→ **Work instructions**:
Copy the material from the line with "தமிழக செய்திகள்" up to and including the line with "கூட்டத்தைக் கூட", switching "Published" to "Posted" and keeping everything else the same.

----- Input data -----

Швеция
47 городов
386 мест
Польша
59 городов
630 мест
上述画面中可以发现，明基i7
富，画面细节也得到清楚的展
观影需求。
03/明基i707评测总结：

-----
----- Input data -----

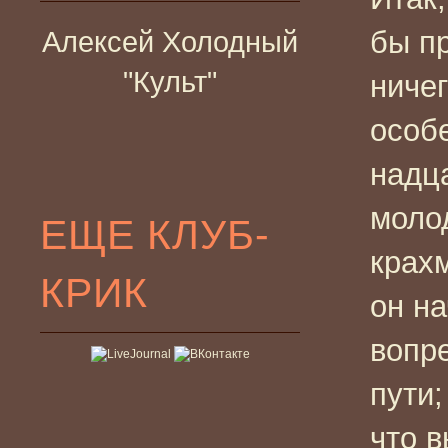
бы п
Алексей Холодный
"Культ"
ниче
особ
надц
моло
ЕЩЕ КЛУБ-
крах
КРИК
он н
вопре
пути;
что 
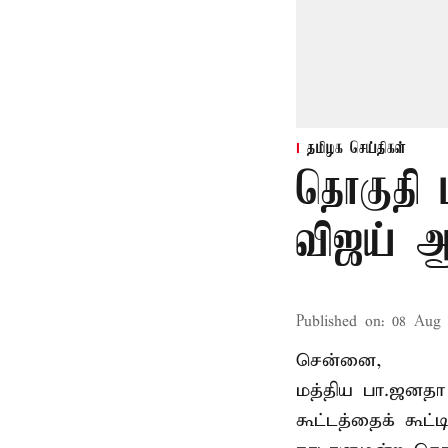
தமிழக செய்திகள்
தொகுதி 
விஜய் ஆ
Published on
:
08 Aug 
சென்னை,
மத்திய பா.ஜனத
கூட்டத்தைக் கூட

-----

→ **Answer area**:
தமிழக செய்திகள்
தொகுதி 
விஜய் ஆ
Posted on
:
08 Aug 
சென்னை,
மத்திய பா.ஜனத
கூட்டத்தைக் கூட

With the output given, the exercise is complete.